There are a lot of architectures that can do such operations in a single instruction. For example a*2 + b
compiles to
lea eax, [rsi+rdi*2]
on x86-64
add r0, r1, r0, lsl #1
on ARM
add w0, w1, w0, lsl 1
on ARM64
lda16 r0, r1[r0]
on xcore
The compiler will optimize the expression appropriately. There's no reason to do such things as a *= 2; a += b
which in many cases reduces readability
You can see the demo on Compiler Explorer
However if you ask that just because you do this operation billions times then this is essentially an XY problem because changing the C version isn't the right way to do, and reducing the number of instructions isn't how you reduce runtime. You don't measure performance by instruction count
Modern CPUs are superscalar and some instructions are microcoded, so a single complex instruction may be slower than multiple simple instructions that can execute in parallel. Compilers obviously know this and will take latency into account while compiling. The real solution is to use multithreading and SIMD
For example Clang emits the following instructions in the main loop for AVX-512
vpaddd zmm0, zmm0, zmm0 ; a *= 2
vpaddd zmm1, zmm1, zmm1
vpaddd zmm2, zmm2, zmm2
vpaddd zmm3, zmm3, zmm3
vpaddd zmm0, zmm0, zmmword ptr [rsi + 4*rdx] ; a += b
vpaddd zmm1, zmm1, zmmword ptr [rsi + 4*rdx + 64]
vpaddd zmm2, zmm2, zmmword ptr [rsi + 4*rdx + 128]
vpaddd zmm3, zmm3, zmmword ptr [rsi + 4*rdx + 192]
which involves both loop-unrolling and auto vectorization. Each instruction can work on sixteen 32-bit integers at a time. Of course if you use 64-bit int
then it can work on "only" 8 at a time. Besides, each of the same instructions can be done independent of others, so if a CPU has enough execution ports it can add 64 int
s in parallel. Now that's what we call "fast"

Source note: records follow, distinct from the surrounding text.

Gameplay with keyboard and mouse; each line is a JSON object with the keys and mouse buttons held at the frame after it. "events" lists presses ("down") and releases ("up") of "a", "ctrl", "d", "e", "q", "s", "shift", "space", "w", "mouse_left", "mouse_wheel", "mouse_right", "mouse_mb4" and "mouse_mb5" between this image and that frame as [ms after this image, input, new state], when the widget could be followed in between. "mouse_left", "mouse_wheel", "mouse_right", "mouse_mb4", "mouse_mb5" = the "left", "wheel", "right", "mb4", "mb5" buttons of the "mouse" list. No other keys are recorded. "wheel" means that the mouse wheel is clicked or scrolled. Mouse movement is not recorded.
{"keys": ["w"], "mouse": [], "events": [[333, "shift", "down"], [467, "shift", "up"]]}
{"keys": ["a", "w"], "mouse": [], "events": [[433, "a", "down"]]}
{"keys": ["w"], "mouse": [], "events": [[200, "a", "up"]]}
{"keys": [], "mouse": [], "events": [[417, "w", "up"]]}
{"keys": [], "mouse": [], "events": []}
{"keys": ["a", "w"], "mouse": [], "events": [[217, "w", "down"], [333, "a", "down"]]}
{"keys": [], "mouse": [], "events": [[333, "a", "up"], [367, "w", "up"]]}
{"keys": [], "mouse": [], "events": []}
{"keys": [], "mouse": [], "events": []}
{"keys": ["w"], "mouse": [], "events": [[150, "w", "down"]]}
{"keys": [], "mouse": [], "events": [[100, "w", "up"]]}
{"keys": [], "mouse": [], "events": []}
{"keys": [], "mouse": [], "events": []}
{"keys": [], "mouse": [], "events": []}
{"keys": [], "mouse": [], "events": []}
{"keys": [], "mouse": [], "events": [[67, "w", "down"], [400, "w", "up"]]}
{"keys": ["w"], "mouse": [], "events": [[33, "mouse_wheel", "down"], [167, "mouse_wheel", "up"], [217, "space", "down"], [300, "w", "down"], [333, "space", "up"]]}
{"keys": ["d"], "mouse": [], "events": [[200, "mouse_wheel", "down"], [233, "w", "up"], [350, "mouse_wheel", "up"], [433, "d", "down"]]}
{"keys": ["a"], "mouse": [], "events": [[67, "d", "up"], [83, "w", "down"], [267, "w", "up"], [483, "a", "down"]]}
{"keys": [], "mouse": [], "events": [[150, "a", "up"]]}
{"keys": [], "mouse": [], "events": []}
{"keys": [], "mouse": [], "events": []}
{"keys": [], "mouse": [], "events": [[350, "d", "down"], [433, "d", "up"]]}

GCC is often less aggressive at loop unrolling and uses vpslld
followed by a vpaddd
. But that's still faster than a scalar version. On ARM with neon you can see shl v0.4s, v0.4s, 1; add v0.4s, v0.4s, v1.4s
is used. Here's the Compiler Explorer demo link
Combining with multithreading that's hugely faster than your "optimization"